● **Work task**: Return each entry word for word, without its pictures.

● **Recorded data**:
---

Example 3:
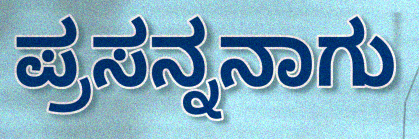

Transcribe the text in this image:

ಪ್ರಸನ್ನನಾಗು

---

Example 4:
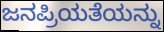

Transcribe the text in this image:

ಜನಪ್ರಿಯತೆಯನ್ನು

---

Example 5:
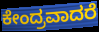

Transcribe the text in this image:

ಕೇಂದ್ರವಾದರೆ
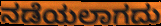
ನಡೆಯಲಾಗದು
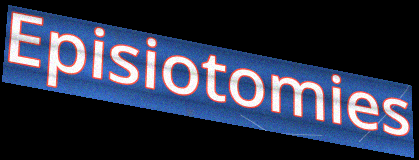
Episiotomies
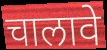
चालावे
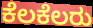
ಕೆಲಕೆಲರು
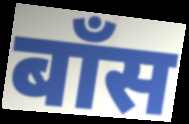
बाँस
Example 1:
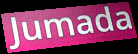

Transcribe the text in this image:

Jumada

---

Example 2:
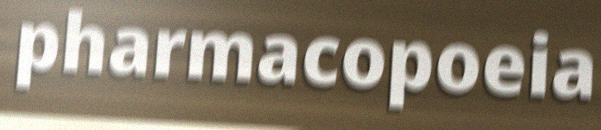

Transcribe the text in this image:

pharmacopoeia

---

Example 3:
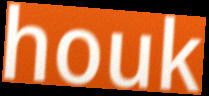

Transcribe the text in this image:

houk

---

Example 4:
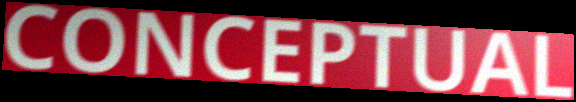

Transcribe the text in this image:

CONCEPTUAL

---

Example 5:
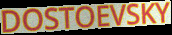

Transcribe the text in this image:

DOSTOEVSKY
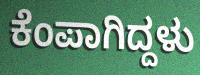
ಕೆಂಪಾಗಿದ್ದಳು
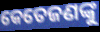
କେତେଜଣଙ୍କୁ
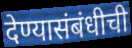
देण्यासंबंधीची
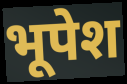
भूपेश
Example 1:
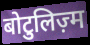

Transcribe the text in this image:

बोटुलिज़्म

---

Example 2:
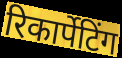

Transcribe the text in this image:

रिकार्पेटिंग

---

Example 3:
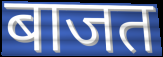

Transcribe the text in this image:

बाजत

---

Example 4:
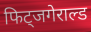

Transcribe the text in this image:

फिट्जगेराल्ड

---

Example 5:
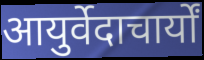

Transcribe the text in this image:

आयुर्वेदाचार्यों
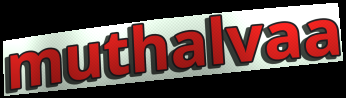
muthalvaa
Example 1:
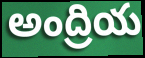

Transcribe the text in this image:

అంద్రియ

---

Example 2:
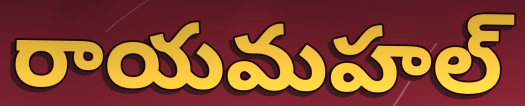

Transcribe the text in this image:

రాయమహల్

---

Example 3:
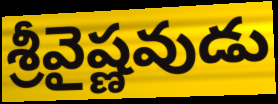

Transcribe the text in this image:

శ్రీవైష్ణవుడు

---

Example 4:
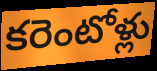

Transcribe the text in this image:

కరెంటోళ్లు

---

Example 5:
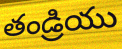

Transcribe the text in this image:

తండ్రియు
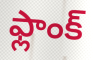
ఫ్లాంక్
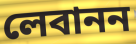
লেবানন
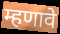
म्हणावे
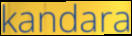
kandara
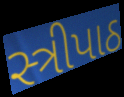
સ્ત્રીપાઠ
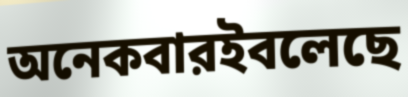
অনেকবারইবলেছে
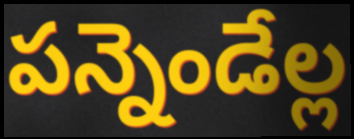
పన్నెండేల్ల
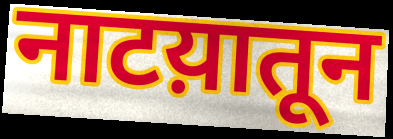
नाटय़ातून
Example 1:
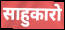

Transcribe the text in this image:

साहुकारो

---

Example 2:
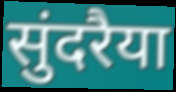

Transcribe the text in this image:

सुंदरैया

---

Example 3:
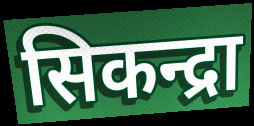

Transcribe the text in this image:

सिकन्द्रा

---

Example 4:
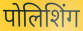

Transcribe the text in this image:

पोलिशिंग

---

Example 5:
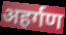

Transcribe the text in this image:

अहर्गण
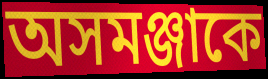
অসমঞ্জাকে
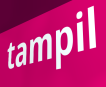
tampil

● **Task output**:
---

Example 3:

Transcribe the text in this image:

ಪ್ರಸನ್ನನಾಗು

---

Example 4:

Transcribe the text in this image:

ಜನಪ್ರಿಯತೆಯನ್ನು

---

Example 5:

Transcribe the text in this image:

ಕೇಂದ್ರವಾದರೆ
ನಡೆಯಲಾಗದು
Episiotomies
चालावे
ಕೆಲಕೆಲರು
बाँस
Example 1:

Transcribe the text in this image:

Jumada

---

Example 2:

Transcribe the text in this image:

pharmacopoeia

---

Example 3:

Transcribe the text in this image:

houk

---

Example 4:

Transcribe the text in this image:

CONCEPTUAL

---

Example 5:

Transcribe the text in this image:

DOSTOEVSKY
ಕೆಂಪಾಗಿದ್ದಳು
କେତେଜଣଙ୍କୁ
देण्यासंबंधीची
भूपेश
Example 1:

Transcribe the text in this image:

बोटुलिज़्म

---

Example 2:

Transcribe the text in this image:

रिकार्पेटिंग

---

Example 3:

Transcribe the text in this image:

बाजत

---

Example 4:

Transcribe the text in this image:

फिट्जगेराल्ड

---

Example 5:

Transcribe the text in this image:

आयुर्वेदाचार्यों
muthalvaa
Example 1:

Transcribe the text in this image:

అంద్రియ

---

Example 2:

Transcribe the text in this image:

రాయమహల్

---

Example 3:

Transcribe the text in this image:

శ్రీవైష్ణవుడు

---

Example 4:

Transcribe the text in this image:

కరెంటోళ్లు

---

Example 5:

Transcribe the text in this image:

తండ్రియు
ఫ్లాంక్
লেবানন
म्हणावे
kandara
સ્ત્રીપાઠ
অনেকবারইবলেছে
పన్నెండేల్ల
नाटय़ातून
Example 1:

Transcribe the text in this image:

साहुकारो

---

Example 2:

Transcribe the text in this image:

सुंदरैया

---

Example 3:

Transcribe the text in this image:

सिकन्द्रा

---

Example 4:

Transcribe the text in this image:

पोलिशिंग

---

Example 5:

Transcribe the text in this image:

अहर्गण
অসমঞ্জাকে
tampil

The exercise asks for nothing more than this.